Give back exactly the line that contains "Spune-ti parerea despre subiect" and all the lines after it in the records below, to the very last, with no other output.

-*-

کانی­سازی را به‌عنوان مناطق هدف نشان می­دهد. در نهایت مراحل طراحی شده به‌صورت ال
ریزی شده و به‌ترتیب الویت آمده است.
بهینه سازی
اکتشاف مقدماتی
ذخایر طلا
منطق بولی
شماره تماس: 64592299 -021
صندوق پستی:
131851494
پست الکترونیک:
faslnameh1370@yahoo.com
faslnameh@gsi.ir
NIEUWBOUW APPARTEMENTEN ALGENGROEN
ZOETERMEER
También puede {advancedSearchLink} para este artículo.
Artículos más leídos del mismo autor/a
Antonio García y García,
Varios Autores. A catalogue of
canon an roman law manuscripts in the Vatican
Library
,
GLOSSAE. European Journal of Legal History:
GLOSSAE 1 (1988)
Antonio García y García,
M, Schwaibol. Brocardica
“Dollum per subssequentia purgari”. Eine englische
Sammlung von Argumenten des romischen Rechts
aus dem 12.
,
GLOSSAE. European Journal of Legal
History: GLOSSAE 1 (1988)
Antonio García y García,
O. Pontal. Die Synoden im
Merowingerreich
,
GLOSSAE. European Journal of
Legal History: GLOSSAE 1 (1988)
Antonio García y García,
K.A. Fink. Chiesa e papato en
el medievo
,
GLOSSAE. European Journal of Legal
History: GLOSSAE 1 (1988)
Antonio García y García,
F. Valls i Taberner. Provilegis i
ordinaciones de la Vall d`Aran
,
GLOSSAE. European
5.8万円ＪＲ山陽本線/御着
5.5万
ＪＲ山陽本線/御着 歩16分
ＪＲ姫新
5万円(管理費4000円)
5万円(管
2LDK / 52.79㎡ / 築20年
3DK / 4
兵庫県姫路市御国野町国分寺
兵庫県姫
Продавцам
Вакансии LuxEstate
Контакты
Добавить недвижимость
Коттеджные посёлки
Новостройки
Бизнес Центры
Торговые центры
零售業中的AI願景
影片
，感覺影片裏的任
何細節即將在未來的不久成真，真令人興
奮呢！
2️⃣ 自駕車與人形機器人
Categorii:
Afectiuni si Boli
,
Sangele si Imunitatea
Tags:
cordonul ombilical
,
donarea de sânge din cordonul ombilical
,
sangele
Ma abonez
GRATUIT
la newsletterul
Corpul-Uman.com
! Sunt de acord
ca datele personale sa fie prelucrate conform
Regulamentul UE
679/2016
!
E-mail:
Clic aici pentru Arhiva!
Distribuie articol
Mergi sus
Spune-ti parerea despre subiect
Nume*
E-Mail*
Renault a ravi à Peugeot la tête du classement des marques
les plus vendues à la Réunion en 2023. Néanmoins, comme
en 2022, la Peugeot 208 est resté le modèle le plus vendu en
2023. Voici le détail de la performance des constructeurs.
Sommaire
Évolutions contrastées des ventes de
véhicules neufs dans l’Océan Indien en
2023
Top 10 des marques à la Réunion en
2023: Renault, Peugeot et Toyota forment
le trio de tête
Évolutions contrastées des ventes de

-*-

Answer to the exercise:
Spune-ti parerea despre subiect
Nume*
E-Mail*
Renault a ravi à Peugeot la tête du classement des marques
les plus vendues à la Réunion en 2023. Néanmoins, comme
en 2022, la Peugeot 208 est resté le modèle le plus vendu en
2023. Voici le détail de la performance des constructeurs.
Sommaire
Évolutions contrastées des ventes de
véhicules neufs dans l’Océan Indien en
2023
Top 10 des marques à la Réunion en
2023: Renault, Peugeot et Toyota forment
le trio de tête
Évolutions contrastées des ventes de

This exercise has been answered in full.